Tantissimo, ha tolto la possibilità di confrontarsi con il pubblico. Ma, soprattutto, ha tolto la possibilità di avere una meta. Noi musicisti dobbiamo studiare tutti i giorni, perché altrimenti le mani non ‘funzionano’ più, ma quando non hai un obiettivo all’orizzonte, un’alzata di sipario che ti aspetta diventa complesso. Non è una necessità fanciullesca, tutti abbiamo bisogno di avere una meta, e quando non la vedi per un anno, e assisti alla totale cancellazione dei concerti diventa difficile continuare ad esercitarsi per ore, ogni giorno, allo strumento. Subentra una sorta di frustrazione, ti inizi a chiedere perché lo stai facendo e quando tornerai a farlo davanti ad un pubblico. I giovani artisti ne stanno facendo maggiormente le spese, per chi ha carriere più strutturate è diverso.

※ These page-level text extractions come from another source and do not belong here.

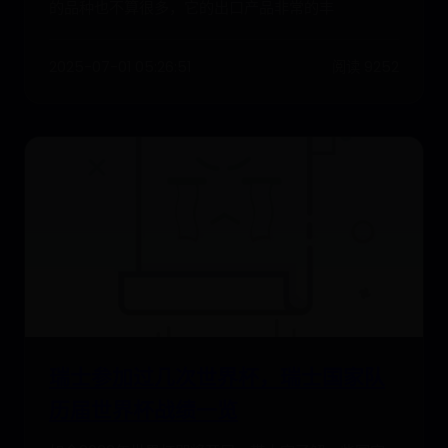
的品种也不算很多，它的出口产品非常的丰
2025-07-01 05:26:51
阅读 9252
瑞士参加过几次世界杯，瑞士国家队
历届世界杯战绩一览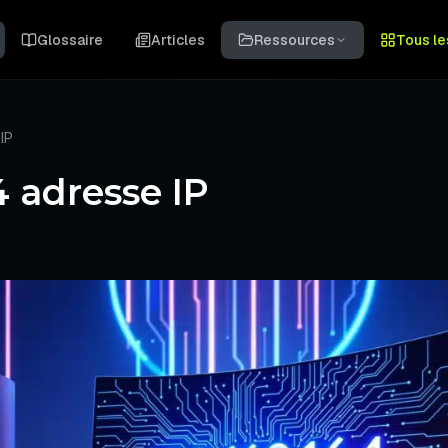
Glossaire
Articles
Ressources
Tous le
 IP
64 adresse IP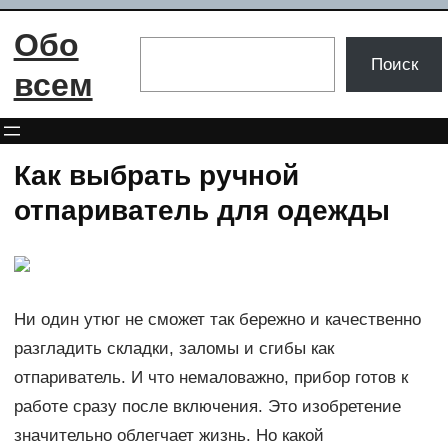
Перейти
Обо
к
Поиск
Поиск
содержимому
всем
Как выбрать ручной
отпариватель для одежды
Ни один утюг не сможет так бережно и качественно
разгладить складки, заломы и сгибы как
отпариватель. И что немаловажно, прибор готов к
работе сразу после включения. Это изобретение
значительно облегчает жизнь. Но какой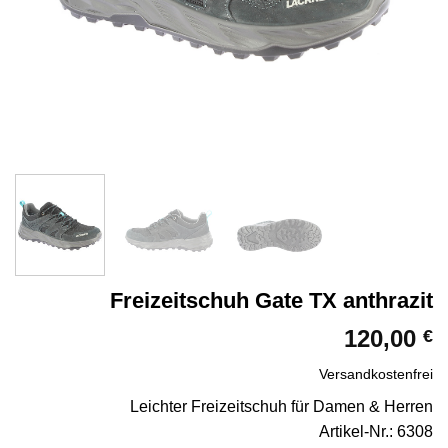
Freizeitschuh Gate TX anthrazit
120,00
€
Versandkostenfrei
Leichter Freizeitschuh für Damen & Herren
Artikel-Nr.: 6308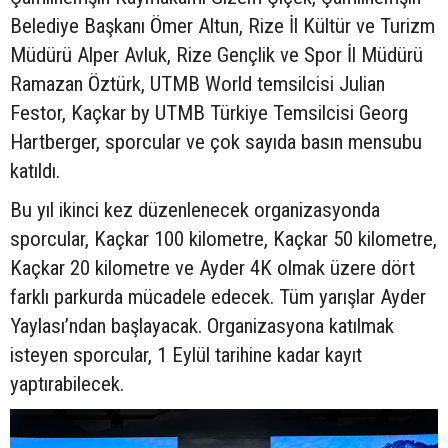
Belediye Başkanı Ömer Altun, Rize İl Kültür ve Turizm
Müdürü Alper Avluk, Rize Gençlik ve Spor İl Müdürü
Ramazan Öztürk, UTMB World temsilcisi Julian
Festor, Kaçkar by UTMB Türkiye Temsilcisi Georg
Hartberger, sporcular ve çok sayıda basın mensubu
katıldı.
Bu yıl ikinci kez düzenlenecek organizasyonda
sporcular, Kaçkar 100 kilometre, Kaçkar 50 kilometre,
Kaçkar 20 kilometre ve Ayder 4K olmak üzere dört
farklı parkurda mücadele edecek. Tüm yarışlar Ayder
Yaylası’ndan başlayacak. Organizasyona katılmak
isteyen sporcular, 1 Eylül tarihine kadar kayıt
yaptırabilecek.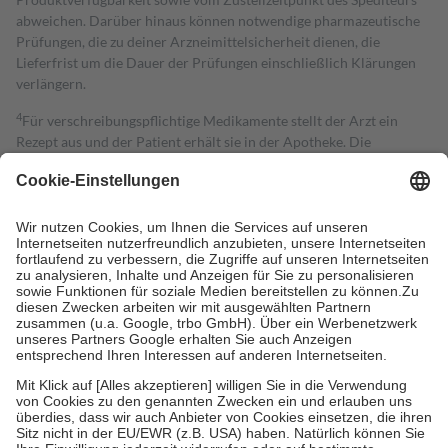
abweichen. Darüber hinaus können notwendige pharmazeutische
Prüfungen, die zu deiner Arzneimittelsicherheit dienen, die
Lieferfrist um die Dauer der Prüfungen einschließlich Klärungen
verlängern.
4
Für verschreibungspflichtige Medikamente stellt der Arzt ein
Rezept aus und der Patient erhält sie in der Apotheke. Die
gesetzliche Krankenversicherung übernimmt in der Regel die
Kosten dafür, der Versicherte trägt einen Teil davon als Zuzahlung
mit.
Grundsätzlich leisten Mitglieder Zuzahlungen in Höhe von zehn
Prozent des Abgabepreises,
mindestens
jedoch
fünf Euro
und
höchstens zehn Euro.
Es sind jedoch nie mehr als die tatsächlichen
Kosten der Leistung zu entrichten.
Diese Regeln gelten grundsätzlich auch für Online-Apotheken.
Bei Heilmitteln und häuslicher Krankenpflege beträgt die
Zuzahlung zehn Prozent der Kosten sowie zehn Euro je
Verordnung.
Um das Engagement der Versicherten für ihre eigene Gesundheit zu
stärken und die besondere Stellung der Familie zu unterstützen,
fallen
keine Zuzahlungen
an bei: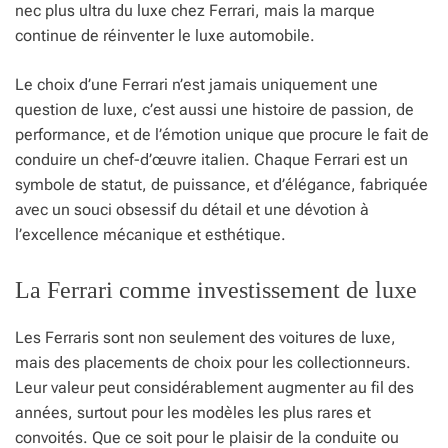
nec plus ultra du luxe chez Ferrari, mais la marque
continue de réinventer le luxe automobile.
Le choix d’une Ferrari n’est jamais uniquement une
question de luxe, c’est aussi une histoire de passion, de
performance, et de l’émotion unique que procure le fait de
conduire un chef-d’œuvre italien. Chaque Ferrari est un
symbole de statut, de puissance, et d’élégance, fabriquée
avec un souci obsessif du détail et une dévotion à
l’excellence mécanique et esthétique.
La Ferrari comme investissement de luxe
Les Ferraris sont non seulement des voitures de luxe,
mais des placements de choix pour les collectionneurs.
Leur valeur peut considérablement augmenter au fil des
années, surtout pour les modèles les plus rares et
convoités. Que ce soit pour le plaisir de la conduite ou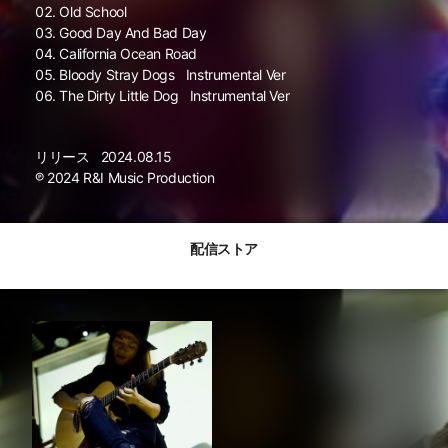
Old School
Good Day And Bad Day
California Ocean Road
Bloody Stray Dogs
Instrumental Ver
The Dirty Little Dog
Instrumental Ver
リリース
2024.08.15
℗ 2024 R&I Music Production
配信ストア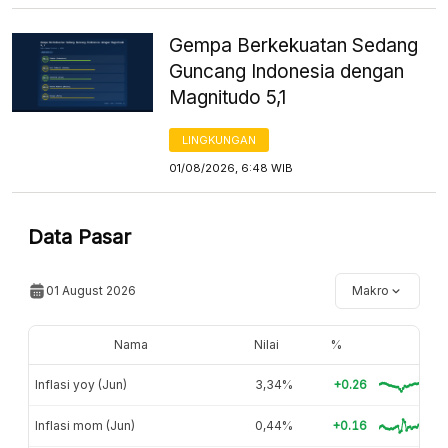
Gempa Berkekuatan Sedang
Guncang Indonesia dengan
Magnitudo 5,1
LINGKUNGAN
01/08/2026, 6:48 WIB
Data Pasar
01 August 2026
Makro
Nama
Nilai
%
Inflasi yoy (Jun)
3,34%
+0.26
Inflasi mom (Jun)
0,44%
+0.16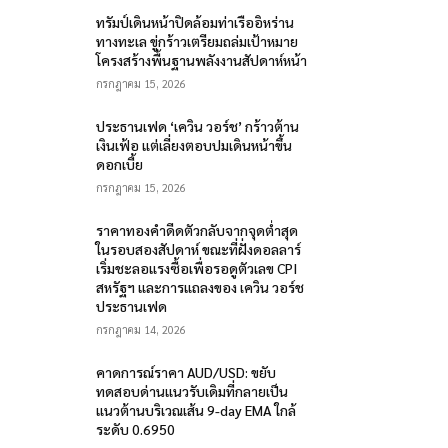
ทรัมป์เดินหน้าปิดล้อมท่าเรืออิหร่าน
ทางทะเล ขู่กร้าวเตรียมถล่มเป้าหมาย
โครงสร้างพื้นฐานพลังงานสัปดาห์หน้า
กรกฎาคม 15, 2026
ประธานเฟด ‘เควิน วอร์ช’ กร้าวต้าน
เงินเฟ้อ แต่เลี่ยงตอบปมเดินหน้าขึ้น
ดอกเบี้ย
กรกฎาคม 15, 2026
ราคาทองคำดีดตัวกลับจากจุดต่ำสุด
ในรอบสองสัปดาห์ ขณะที่ฝั่งดอลลาร์
เริ่มชะลอแรงซื้อเพื่อรอดูตัวเลข CPI
สหรัฐฯ และการแถลงของ เควิน วอร์ช
ประธานเฟด
กรกฎาคม 14, 2026
คาดการณ์ราคา AUD/USD: ขยับ
ทดสอบด่านแนวรับเดิมที่กลายเป็น
แนวต้านบริเวณเส้น 9-day EMA ใกล้
ระดับ 0.6950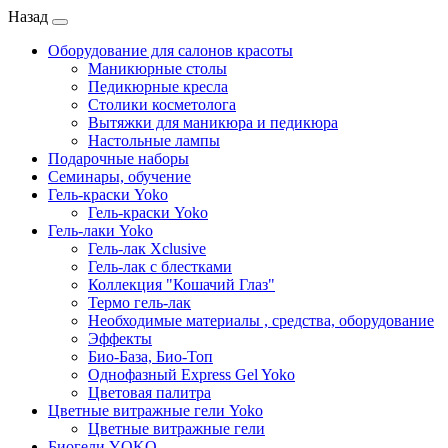
Назад
Оборудование для салонов красоты
Маникюрные столы
Педикюрные кресла
Столики косметолога
Вытяжки для маникюра и педикюра
Настольные лампы
Подарочные наборы
Семинары, обучение
Гель-краски Yoko
Гель-краски Yoko
Гель-лаки Yoko
Гель-лак Xclusive
Гель-лак с блестками
Коллекция "Кошачий Глаз"
Термо гель-лак
Необходимые материалы , средства, оборудование
Эффекты
Био-База, Био-Топ
Однофазный Express Gel Yoko
Цветовая палитра
Цветные витражные гели Yoko
Цветные витражные гели
Биогели YOKO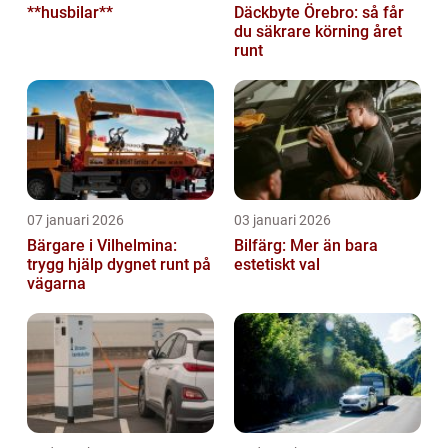
**husbilar**
Däckbyte Örebro: så får
du säkrare körning året
runt
07 januari 2026
03 januari 2026
Bärgare i Vilhelmina:
Bilfärg: Mer än bara
trygg hjälp dygnet runt på
estetiskt val
vägarna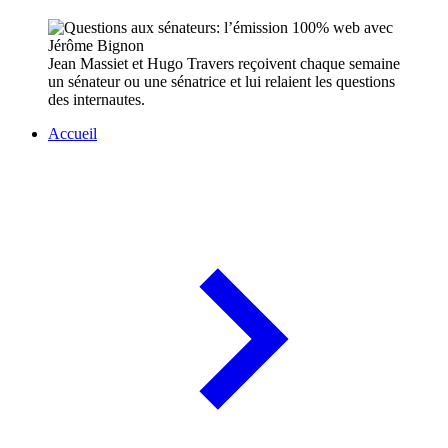
Jean Massiet et Hugo Travers reçoivent chaque semaine
un sénateur ou une sénatrice et lui relaient les questions
des internautes.
Accueil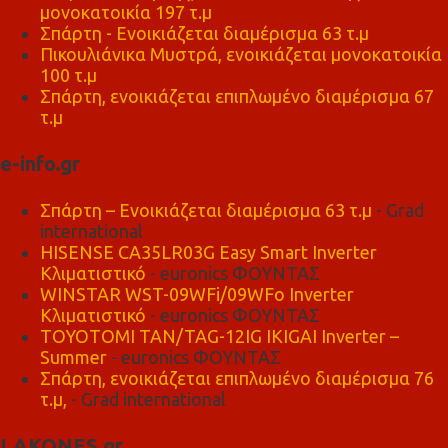
μονοκατοικία 197 τ.μ
Σπάρτη - Ενοικιάζεται διαμέρισμα 63 τ.μ
Πικουλιάνικα Μυστρά, ενοικιάζεται μονοκατοικία
100 τ.μ
Σπάρτη, ενοικιάζεται επιπλωμένο διαμέρισμα 67
τ.μ
e-info.gr
Σπάρτη – Ενοικιάζεται διαμέρισμα 63 τ.μ
- Grad
international
HISENSE CA35LR03G Easy Smart Inverter
Κλιματιστικό
- euronics ΦΟΥΝΤΑΣ
WINSTAR WST-09WFi/09WFo Inverter
Κλιματιστικό
- euronics ΦΟΥΝΤΑΣ
TOYOTOMI TAN/TAG-12IG IKIGAI Inverter –
Summer
- euronics ΦΟΥΝΤΑΣ
Σπάρτη, ενοικιάζεται επιπλωμένο διαμέρισμα 76
τ.μ,
- Grad international
LAKONES.gr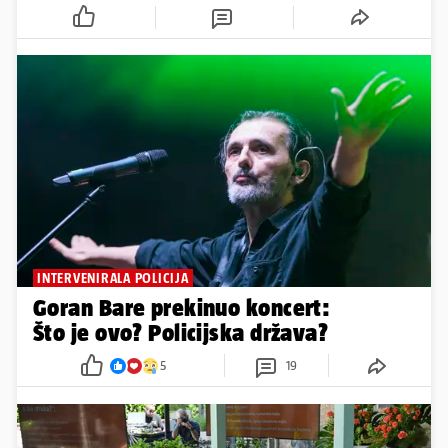
INTERVENIRALA POLICIJA
Goran Bare prekinuo koncert:
Što je ovo? Policijska država?
5
19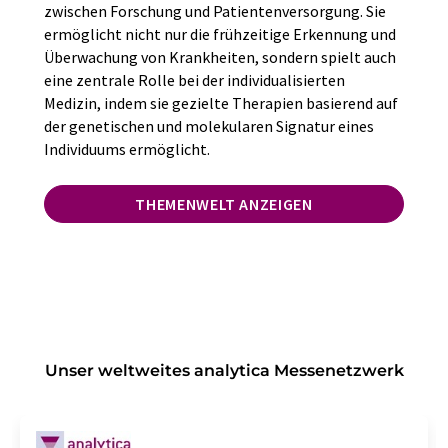
zwischen Forschung und Patientenversorgung. Sie
ermöglicht nicht nur die frühzeitige Erkennung und
Überwachung von Krankheiten, sondern spielt auch
eine zentrale Rolle bei der individualisierten
Medizin, indem sie gezielte Therapien basierend auf
der genetischen und molekularen Signatur eines
Individuums ermöglicht.
THEMENWELT ANZEIGEN
Unser weltweites analytica Messenetzwerk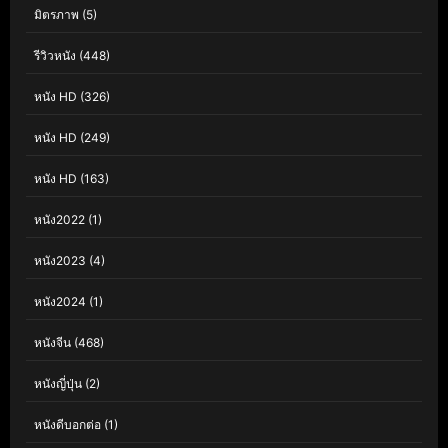
มิตรภาพ
(5)
รีวิวหนัง
(448)
หนัง HD
(326)
หนัง HD
(249)
หนัง HD
(163)
หนัง2022
(1)
หนัง2023
(4)
หนัง2024
(1)
หนังจีน
(468)
หนังญี่ปุ่น
(2)
หนังดีบอกต่อ
(1)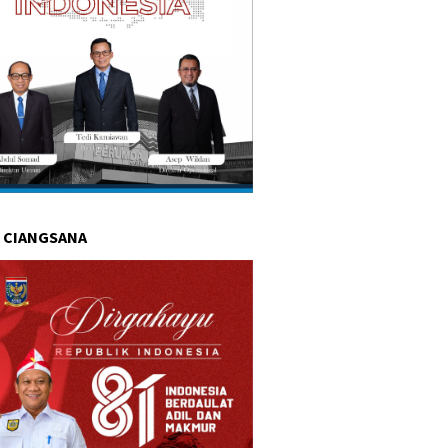
 CIANGSANA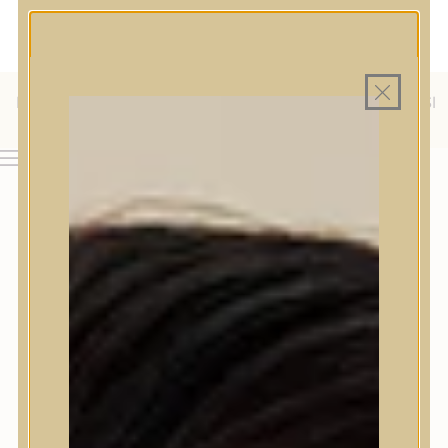
MAGYAR WEBÁRUHÁZ
MINDEN TERMÉK SAJÁT HAZAI RAKTÁRON
INGYENES SZÁLLÍTÁS 19.999 FT FELETT MAGYARORSZÁGRA
KÜLFÖLDRE IS SZÁLLÍTUNK - WE SHIP TO HR, IT, RO, SI
& SK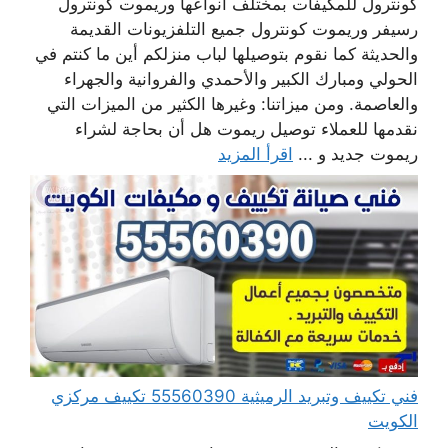
كونترول للمكيفات بمختلف أنواعها وريموت كونترول
رسيفر وريموت كونترول جميع التلفزيونات القديمة
والحديثة كما نقوم بتوصيلها لباب منزلكم أين ما كنتم في
الحولي ومبارك الكبير والأحمدي والفروانية والجهراء
والعاصمة. ومن ميزاتنا: وغيرها الكثير من الميزات التي
نقدمها للعملاء توصيل ريموت هل أن بحاجة لشراء
ريموت جديد و ...
اقرأ المزيد
فني تكييف وتبريد الرميثية 55560390 تكييف مركزي
الكويت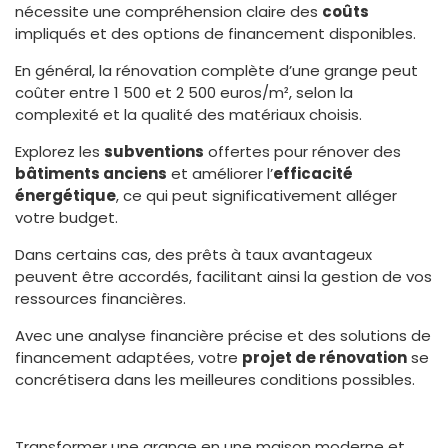
nécessite une compréhension claire des
coûts
impliqués et des options de financement disponibles.
En général, la rénovation complète d’une grange peut
coûter entre 1 500 et 2 500 euros/m², selon la
complexité et la qualité des matériaux choisis.
Explorez les
subventions
offertes pour rénover des
bâtiments anciens
et améliorer l’
efficacité
énergétique
, ce qui peut significativement alléger
votre budget.
Dans certains cas, des prêts à taux avantageux
peuvent être accordés, facilitant ainsi la gestion de vos
ressources financières.
Avec une analyse financière précise et des solutions de
financement adaptées, votre
projet de rénovation
se
concrétisera dans les meilleures conditions possibles.
Transformer une grange en une maison moderne et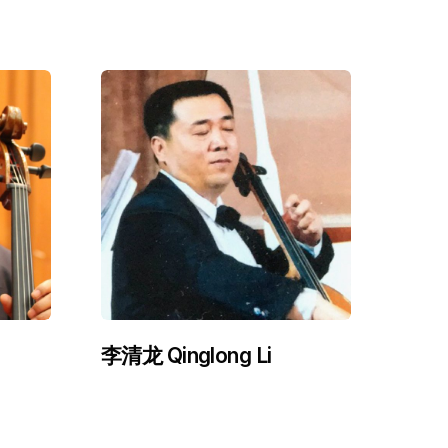
李清龙 Qinglong Li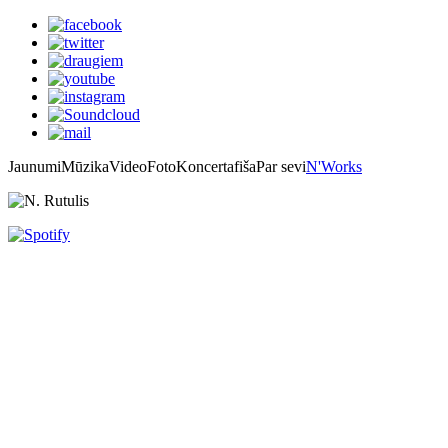
Jaunumi
Mūzika
Video
Foto
Koncertafiša
Par sevi
N'Works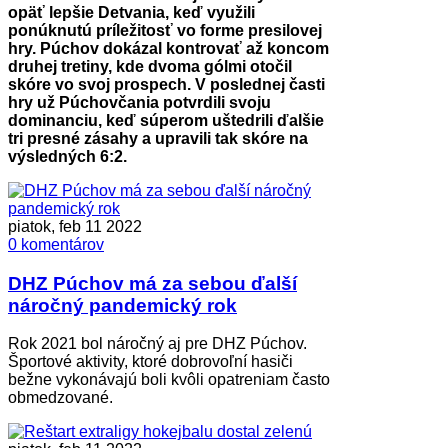
opäť lepšie Detvania, keď využili
ponúknutú príležitosť vo forme presilovej
hry. Púchov dokázal kontrovať až koncom
druhej tretiny, kde dvoma gólmi otočil
skóre vo svoj prospech. V poslednej časti
hry už Púchovčania potvrdili svoju
dominanciu, keď súperom uštedrili ďalšie
tri presné zásahy a upravili tak skóre na
výsledných 6:2.
piatok, feb 11 2022
0 komentárov
DHZ Púchov má za sebou ďalší
náročný pandemický rok
Rok 2021 bol náročný aj pre DHZ Púchov.
Športové aktivity, ktoré dobrovoľní hasiči
bežne vykonávajú boli kvôli opatreniam často
obmedzované.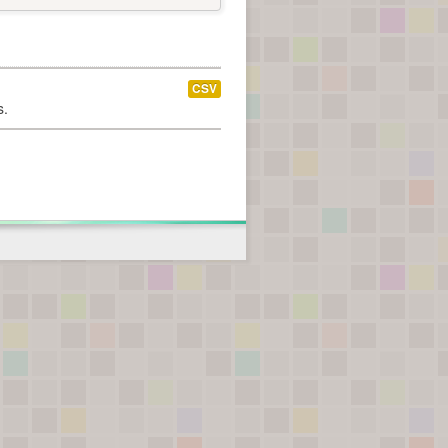
CSV
s.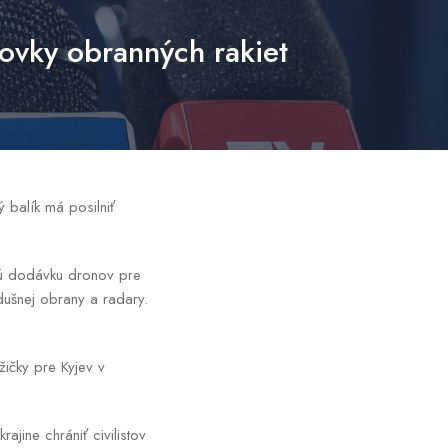
tovky obranných rakiet
ý balík má posilniť
skú dodávku dronov pre
zdušnej obrany a radary.
žičky pre Kyjev v
jine chrániť civilistov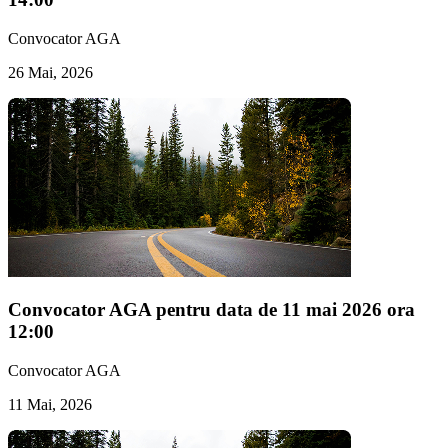
Convocator AGA
26 Mai, 2026
Convocator AGA pentru data de 11 mai 2026 ora
12:00
Convocator AGA
11 Mai, 2026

Parlo di chi era agli inizi, che aveva debuttato, quindi una prospettiva di cammino che gli è stata completamente cancellata. Questo lo trovo molto grave.

Direttrice cosa si può ancora fare a Foggia per la musica e per valorizzare il teatro Umberto Giordano?

Nonostante sia una città di provincia, del sud, ritengo Foggia molto attiva dal punto di vista musicale, soprattutto negli ultimi anni. Da quel che ho potuto constatare personalmente, ho notato un grande fermento: tante associazioni, si è ripresa la lirica che mancava da tanto, io stessa ho contribuito col mio apporto alle ultime stagioni. Tante realtà che rendono Foggia una città musicalmente attiva, come lo è l’assessorato alla Cultura della città. Al di là delle idee politiche, è stato fatto tantissimo per la musica e per il teatro Giordano. Purtroppo, il teatro è chiuso da un anno ma prima della pandemia aveva un numero di giornate di apertura impressionante, animate da jazz, lirica e sinfonica. Si stava completando un bel percorso di crescita, iniziato circa sei anni fa. Sento di lavorare in una città molto dinamica dal punto di vista musicale, e penso ad altre città del nord molto più passive da questo punto di vista. La qualità delle ultime stagioni liriche foggiane, e di musica civica presenti solo a Foggia e poche altre città come Milano, mettono in evidenza un bel contesto.